On the smooth Lorentzian optimal transport problem
Alec Metsch
TL;DR
The paper develops a Lorentzian optimal transport theory with cost $c(x,y)=-d(x,y)^p$ $(0<p<1)$, addressing duality, causal-monotonicity, and regularity of $c$-convex potentials under suitable measure conditions. It proves existence of a dual maximizing pair and strong duality using a Kell-type approach, and shows optimal couplings are concentrated on causal sets and are characterized by a gradient equation, yielding a map when regularity holds. It further demonstrates that Lorentzian geometry can break Riemannian regularity intuitions, providing counterexamples, yet establishes a Lorentzian weak KAM framework that yields $C^{1,1}_{loc}$ regularity for calibrated pairs along intermediate measures and along displacement interpolations. The results collectively furnish a foundational, regularity-aware Lorentzian OT theory with gradient-based characterizations and a path toward applications in Lorentzian geometry and relativity.

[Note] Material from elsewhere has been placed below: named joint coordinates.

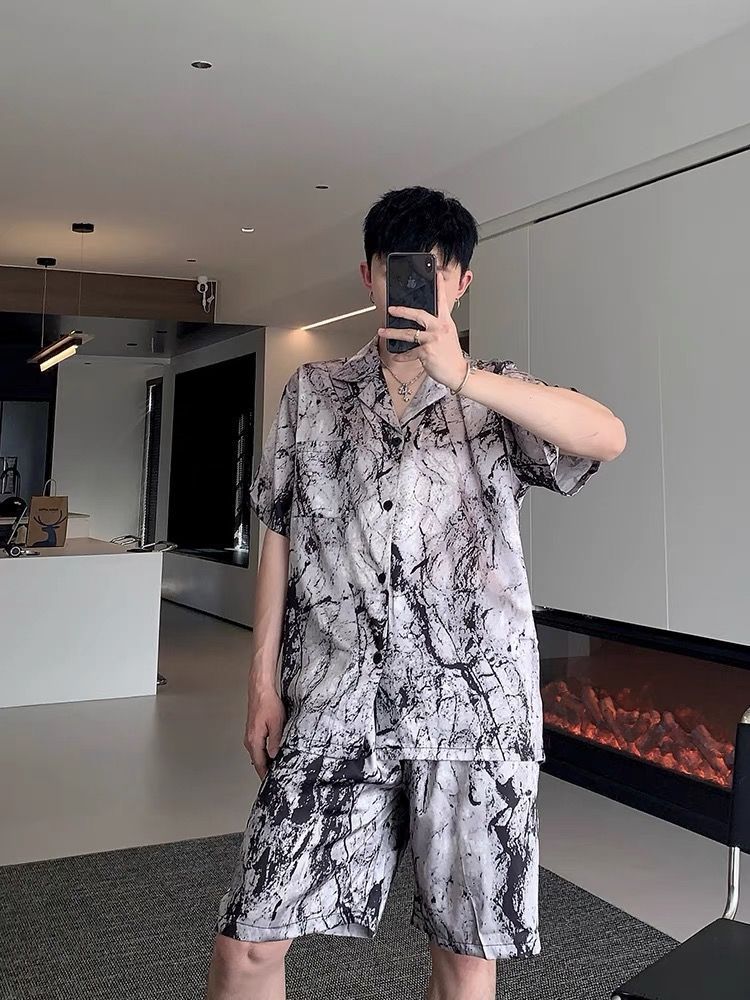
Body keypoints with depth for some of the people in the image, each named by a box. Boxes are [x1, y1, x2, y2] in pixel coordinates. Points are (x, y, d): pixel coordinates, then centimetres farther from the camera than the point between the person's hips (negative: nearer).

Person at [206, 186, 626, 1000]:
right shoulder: (313, 391, 12)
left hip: (475, 704, -1)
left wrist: (461, 375, -23)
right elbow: (280, 534, 11)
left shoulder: (497, 396, 6)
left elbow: (608, 438, -14)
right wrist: (263, 681, 7)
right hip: (336, 704, 1)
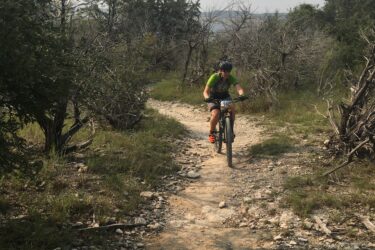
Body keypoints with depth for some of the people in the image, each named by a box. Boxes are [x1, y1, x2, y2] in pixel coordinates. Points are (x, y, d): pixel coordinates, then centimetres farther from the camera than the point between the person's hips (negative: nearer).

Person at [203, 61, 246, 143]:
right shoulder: (214, 77, -26)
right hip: (213, 98, -3)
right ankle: (211, 133, -8)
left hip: (225, 97, 3)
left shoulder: (231, 78, -19)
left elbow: (239, 88, -31)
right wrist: (207, 98, -51)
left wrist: (242, 95, -54)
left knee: (232, 110, -26)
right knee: (216, 114, -30)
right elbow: (206, 91, -28)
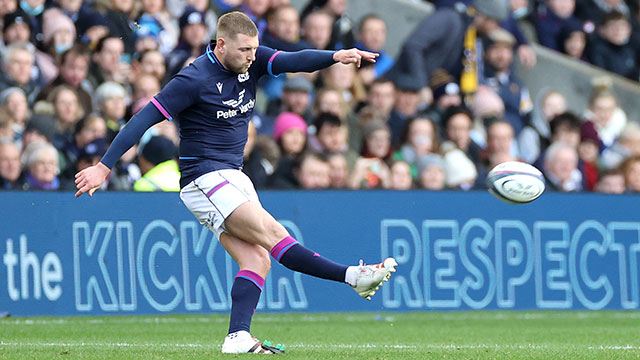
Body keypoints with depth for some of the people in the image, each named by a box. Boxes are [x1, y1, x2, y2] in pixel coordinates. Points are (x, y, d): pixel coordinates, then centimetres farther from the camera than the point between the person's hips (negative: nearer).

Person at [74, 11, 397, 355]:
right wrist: (103, 167, -17)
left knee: (258, 259, -6)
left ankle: (238, 337, -15)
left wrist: (336, 56, -31)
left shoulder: (250, 61, 3)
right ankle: (353, 277, -21)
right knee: (272, 234, -18)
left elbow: (293, 61, -11)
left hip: (234, 178, 8)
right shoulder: (194, 79, -16)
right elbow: (144, 119, -14)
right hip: (205, 179, -8)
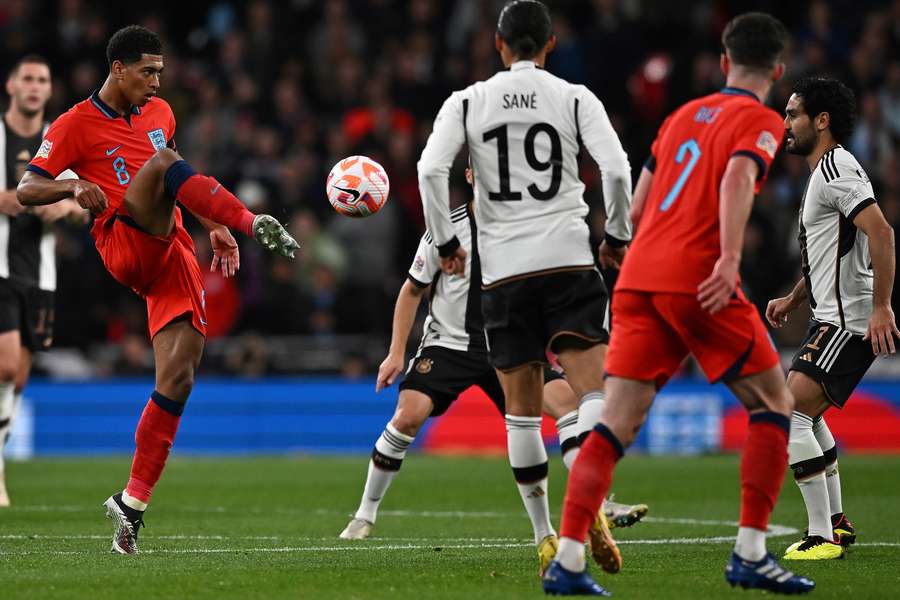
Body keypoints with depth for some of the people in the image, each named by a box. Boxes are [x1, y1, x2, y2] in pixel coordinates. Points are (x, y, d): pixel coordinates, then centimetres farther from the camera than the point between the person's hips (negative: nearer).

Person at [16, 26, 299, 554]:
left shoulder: (160, 113, 19)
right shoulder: (76, 126, 2)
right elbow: (26, 191, -2)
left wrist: (215, 229, 23)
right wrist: (72, 187, -22)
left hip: (174, 256, 5)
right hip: (125, 246, -5)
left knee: (178, 379, -7)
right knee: (161, 161, -29)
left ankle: (133, 504, -1)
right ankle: (258, 226, -42)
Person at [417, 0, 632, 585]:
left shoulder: (467, 102, 6)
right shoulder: (575, 99, 3)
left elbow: (431, 169, -6)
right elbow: (617, 169, -7)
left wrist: (447, 242, 5)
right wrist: (618, 236, 7)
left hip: (503, 271, 1)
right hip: (569, 259, -1)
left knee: (522, 411, 9)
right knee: (592, 389, -7)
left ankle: (545, 534, 12)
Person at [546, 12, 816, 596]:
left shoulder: (683, 115, 23)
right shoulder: (760, 121, 3)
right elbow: (738, 178, -18)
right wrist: (729, 259, -27)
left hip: (639, 277, 6)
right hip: (697, 279, -6)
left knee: (617, 423, 1)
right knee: (774, 403, 8)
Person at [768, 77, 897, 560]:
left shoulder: (836, 168, -14)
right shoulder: (825, 171, 19)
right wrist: (792, 299, 23)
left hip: (851, 322, -11)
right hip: (832, 319, 11)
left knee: (788, 414, -19)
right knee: (807, 415, 25)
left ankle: (822, 537, -20)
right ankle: (836, 522, 33)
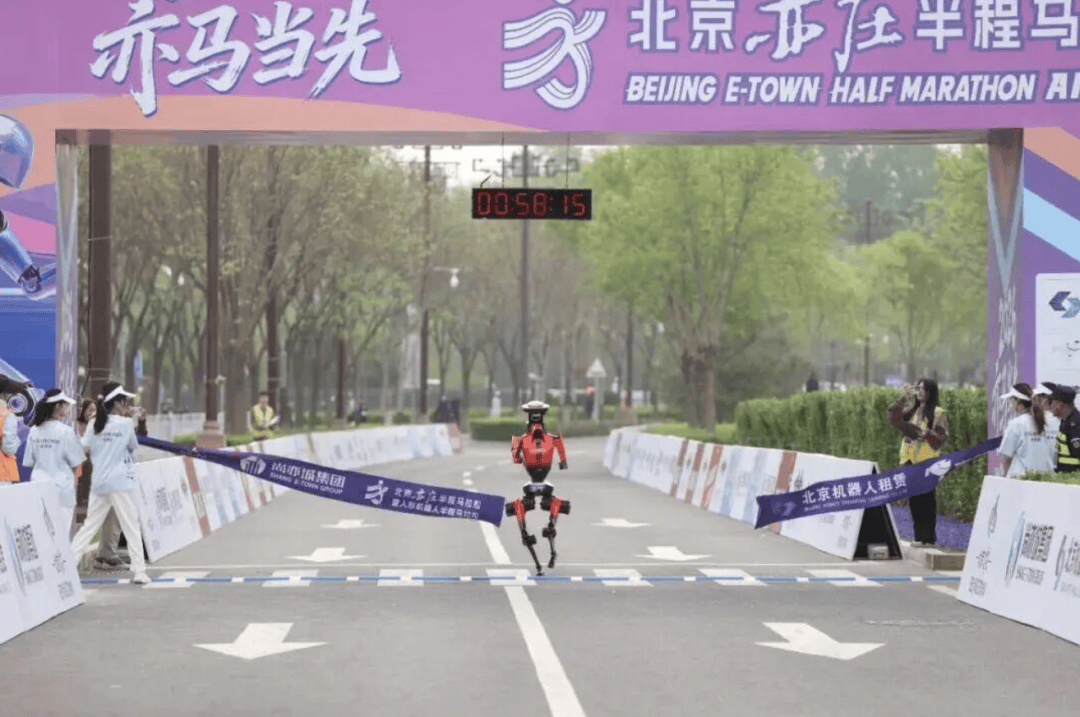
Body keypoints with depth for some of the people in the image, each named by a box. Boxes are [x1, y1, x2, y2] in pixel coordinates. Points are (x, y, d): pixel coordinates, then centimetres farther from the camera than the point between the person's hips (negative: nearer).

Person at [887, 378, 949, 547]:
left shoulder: (937, 413, -1)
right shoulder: (911, 411, 16)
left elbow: (941, 438, -5)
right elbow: (893, 416, 2)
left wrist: (926, 433, -20)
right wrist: (904, 397, 1)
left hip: (927, 462, -6)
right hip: (910, 460, 6)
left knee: (926, 499, -6)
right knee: (914, 500, 6)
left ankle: (928, 537, -2)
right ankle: (919, 535, 13)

The work thus extends duality, monotonicity, and regularity techniques to the Lorentzian setting, facilitating further geometric and physical analyses of causal transport.
Abstract
In this paper, we want to establish some general results in the Lorentzian optimal transport theory that have well-known Riemannian counterparts. As a first result, we will provide non-trivial assumptions on the measures to ensure strong (Kantorovich) duality, i.e. the existence of a maximizing pair in the dual optimal transport formulation. We will also show that, under suitable assumptions, optimality of a causal coupling is characterized by $c$-cyclical monotonicity. The second result deals with the regularity of $c$-convex functions and (weak) Kantorovich potentials. We show that, in general, regularity results known in the Riemannian context do not extend to the Lorentzian setting. Under suitable assumptions on the measures, we will prove nevertheless that these (weak) potentials are locally semconvex on an open set of full measure. As our last result, we will prove that, under quite general assumptions, for any two intermediates measures along a displacement interpolation, there exists a $C^{1,1}_{loc}$-regular maximizing pair in the dual formulation.